岩手県と島根県は遠く離れていますが、田舎の風習は似ているのだと知りました。
「 295 」
「お雛様にあげる餅は、菱張りの蓬餅の他に、」「ハタキモノ ( 粉 ) を青や赤や黄に染めて、餡入りの団子も作った。」「その形は兎の形、または色々な果実の形などで、」「たとえば松バクリ ( 松毬 ) のようなものや、茄子など思い思いである。」
「これを作るのは年頃の娘たちや、母、叔母たちで、」「皆がうち揃って仕事をした。」
『遠野物語拾遺』は「299」番、194ページで終わります。最後はこのように季節ごとの儀式や、土地の風習が語られています。幼い頃の、自分の記憶と比較しながら読みますと、民俗学の深さが感じられました。
それでも大藤時彦氏の理解には、とても及びません。解説の210ページ部分を紹介します。
「広い世界の中でも、我々日本人の来世観だけは、」「少しばかりよその民族とは、異なっていた。」「もとは盆彼岸の良い季節に、必ず帰ってきて、」「古い由緒の人たちと、飲食談話を共にしうることを、」「信じて去る者が多かっただけでなく、常の日も故郷の山々から、」「次の代の住民たちの幸福を、じっと見守っていることができたように、」「大祓の祝詞などに、書き伝えている。」
「すなわち霊はいつまでも、この愛する郷土を離れてしまうことが、」「できなかったのである。」
民俗学の知識のある人は、こう言うところまで理解し、氏の文章を読んでいます。
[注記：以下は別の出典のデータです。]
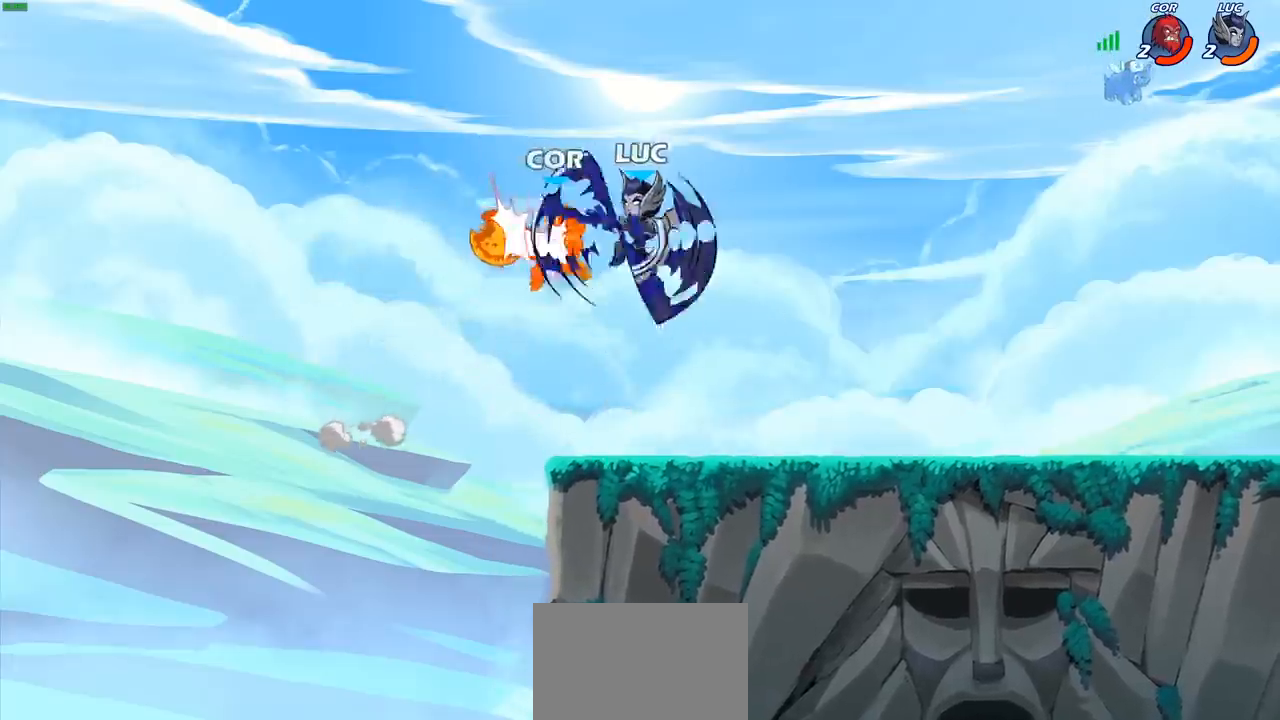
{"buttons": ["CIRCLE"], "left_stick": "left", "events": [[50, "left_stick", "center"], [233, "left_stick", "left"], [467, "CIRCLE", "down"]]}
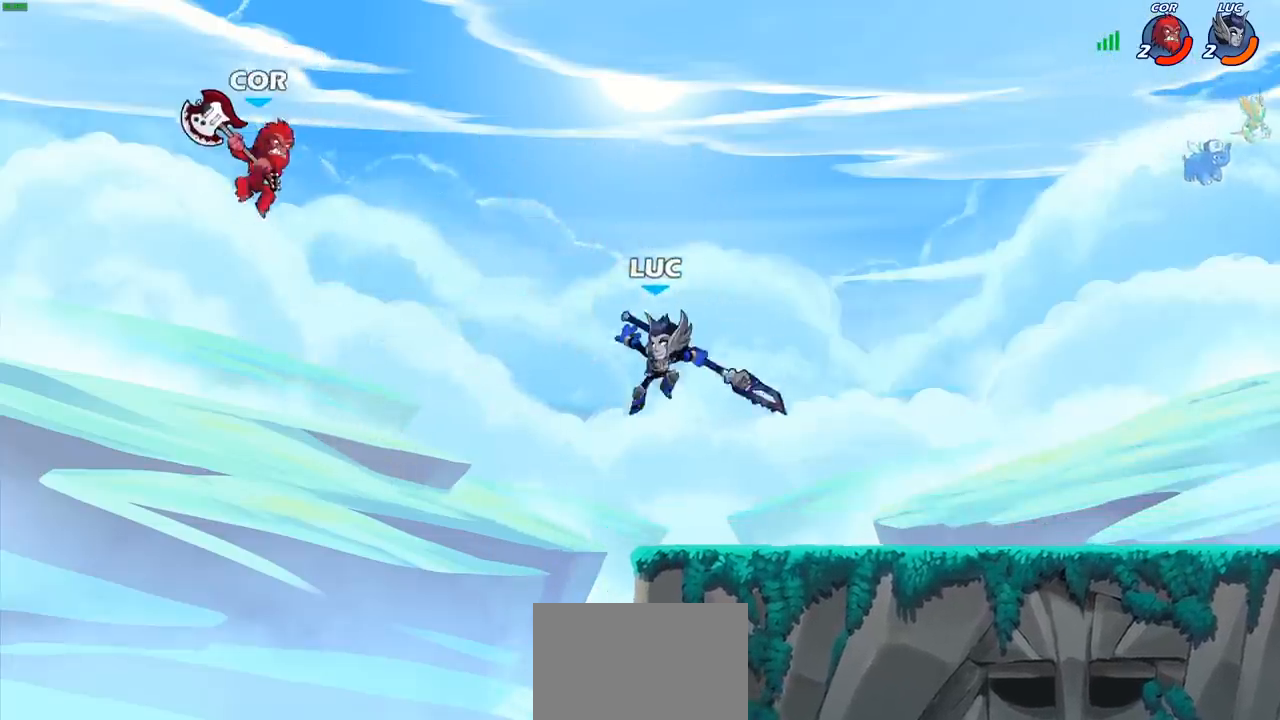
{"buttons": [], "left_stick": "right", "events": [[100, "CIRCLE", "up"], [500, "left_stick", "right"]]}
疑問ばかり並べている自分と比べますと、穴があったら入りたくなります。
「柳田先生が、晩年力を注がれた祖霊信仰も、」「こういう遠野の生活などでみられた、実感に支えられ、」「動きなき信念となって、一つの体系にまで成長したものに違いない。」
「遠野が先生にとって、忘れられぬ土地であり、」「今日は、民俗学のメッカと言われているのも偶然ではない。」
愛する故郷の土地と結びついた「祖霊信仰」は、そのまま神話と繋がり、時代を経て皇室への敬愛となっていきます。そうなりますと民俗学は、日本の文化や歴史を否定する左系の思想とは、異なる学問だと分かります。
国家を否定する過激派学生の、理論的指導者だった吉本隆明氏との繋がりが、ますます謎となってきました。次回からは、いよいよ氏の『共同幻想論』を手にします。